Scalability: Decision trees are computationally efficient and can handle datasets of varying sizes. This
scalability makes them suitable for applications in both small and large data environments.
Non-Linearity: Decision trees can model non-linear relationships in the data, allowing them to capture complex
patterns and interactions between variables. This is especially beneficial when the relationships are not easily
represented by linear models.
95. CONCLUSION
In conclusion, decision trees are powerful tools in the realm of data-driven decision-making. Their
simplicity, interpretability, and versatility make them valuable in various domains, from business
and finance to healthcare and beyond. Effective decision trees exhibit characteristics such as the
ability to handle both categorical and numerical data, automatic feature selection, scalability, and
the capacity to model non-linear relationships.

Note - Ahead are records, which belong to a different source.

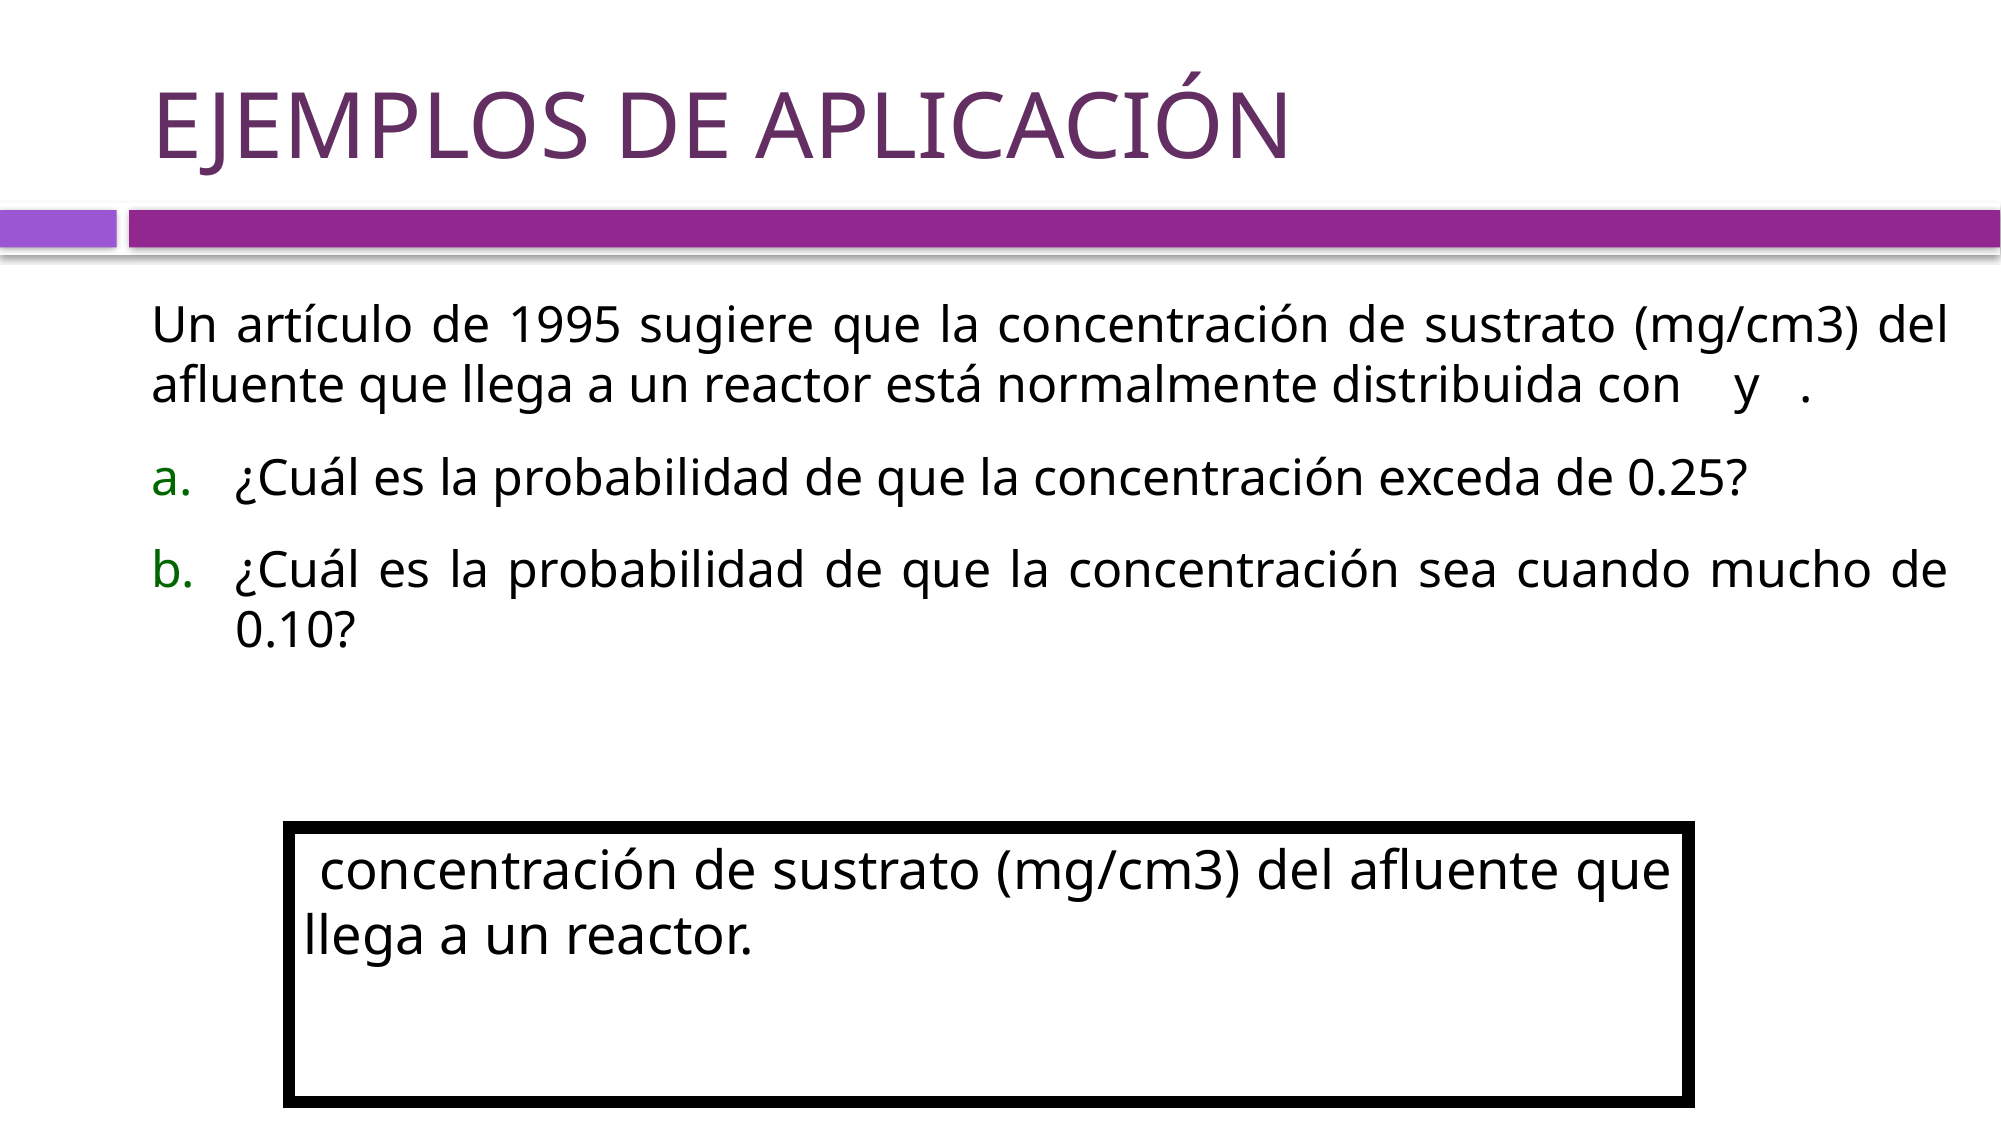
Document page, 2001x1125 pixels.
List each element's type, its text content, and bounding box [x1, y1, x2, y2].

title Ejemplos de aplicación [136, 40, 1920, 203]
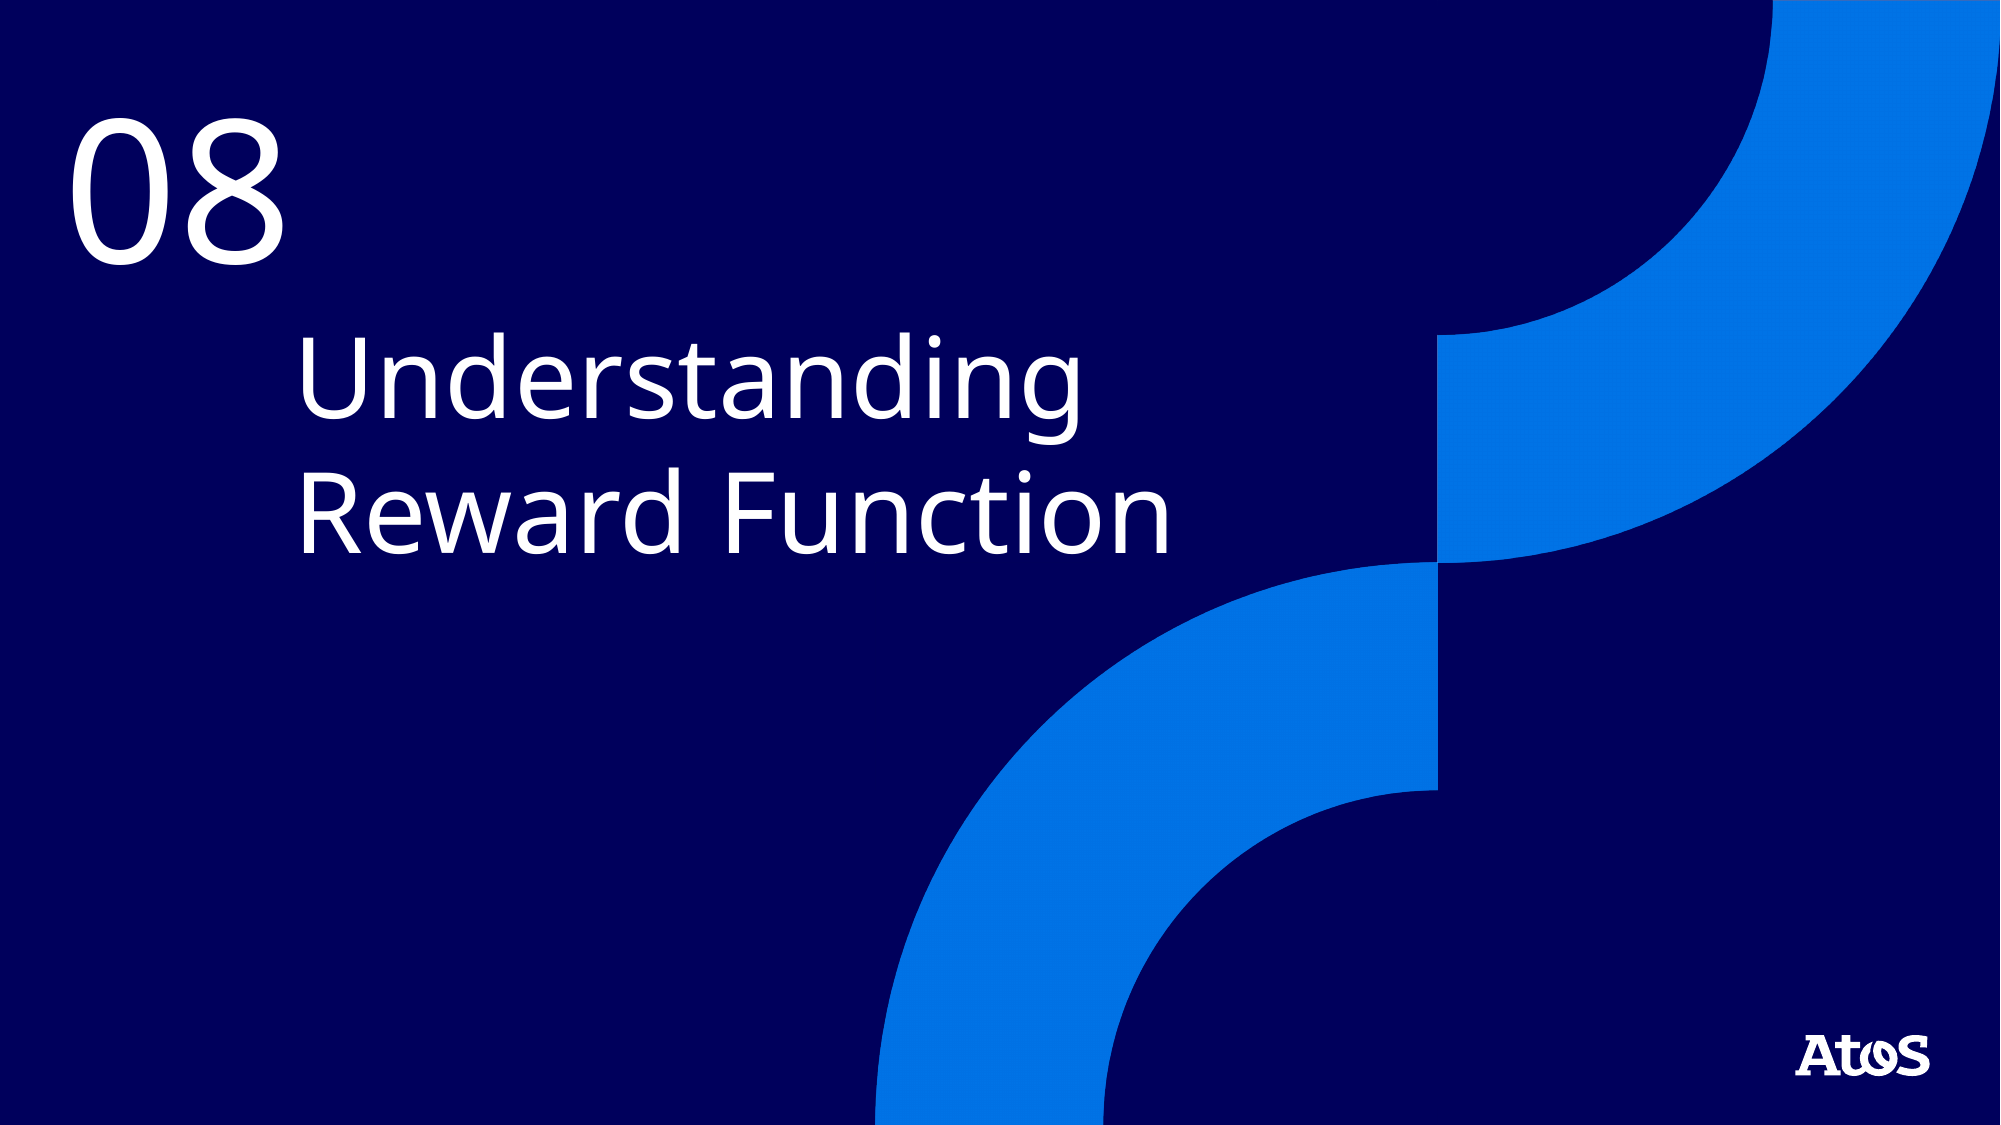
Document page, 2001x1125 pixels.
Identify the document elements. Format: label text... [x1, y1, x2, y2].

list 08 [64, 63, 318, 307]
title Understanding Reward Function [293, 306, 1419, 623]
picture [875, 1, 2000, 1125]
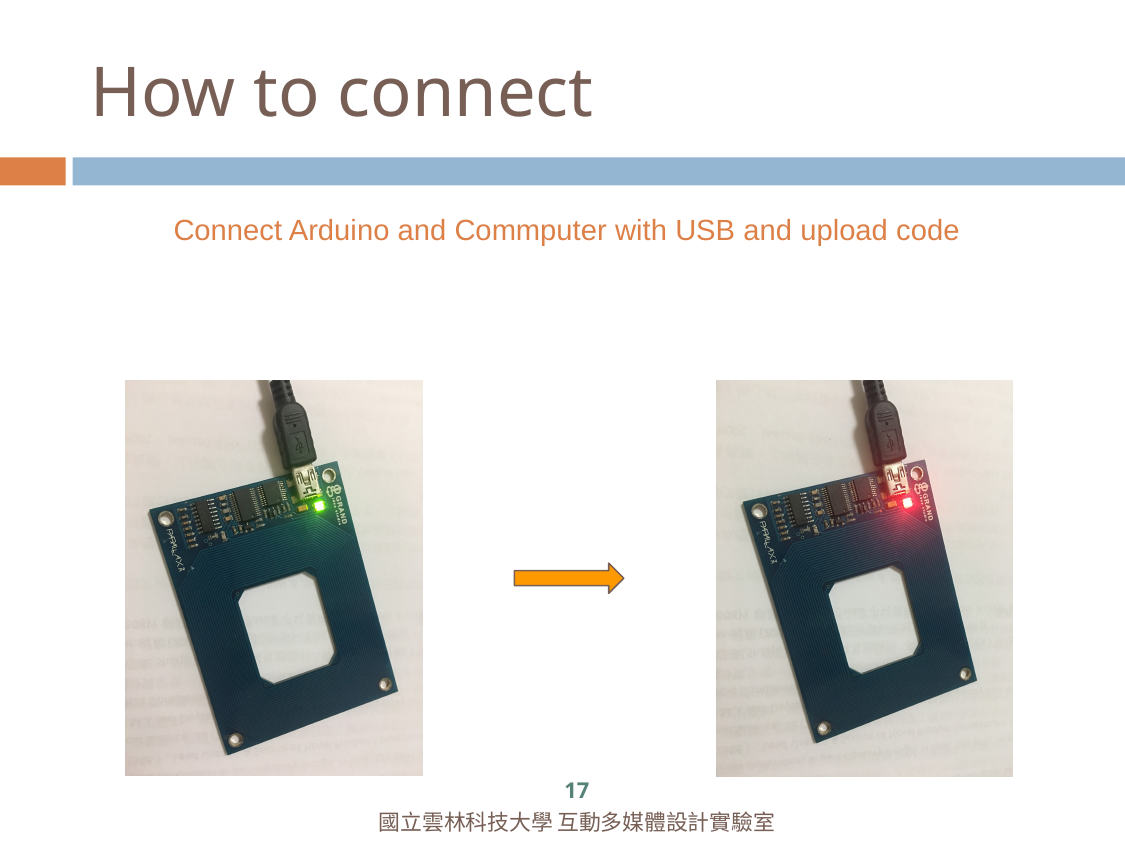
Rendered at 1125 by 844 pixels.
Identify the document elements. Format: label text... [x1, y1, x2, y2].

title How to connect [75, 28, 1079, 150]
text_box [514, 563, 624, 594]
footer 國立雲林科技大學 互動多媒體設計實驗室 [243, 806, 911, 837]
text_box Connect Arduino and Commputer with USB and upload code [158, 204, 996, 254]
slide_number 17 [544, 776, 610, 807]
picture [715, 380, 1013, 777]
picture [125, 380, 423, 777]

Their transparency allows decision-makers to understand and trust the decision-making process,
fostering confidence in the model's predictions. The feature importance insights provided by
decision trees contribute to a deeper understanding of the factors influencing outcomes.
96. CONCLUSION (Cont.)
Furthermore, the adaptability of decision trees to handle missing values and their
incorporation into ensemble methods like Random Forests enhance their robustness and
predictive performance. With proper pruning techniques, decision trees can generalize well
to new data, preventing overfitting.
Ultimately, decision trees offer a clear and accessible framework for navigating complex
decision spaces, making them an indispensable tool for those seeking actionable insights
and informed choices from their data.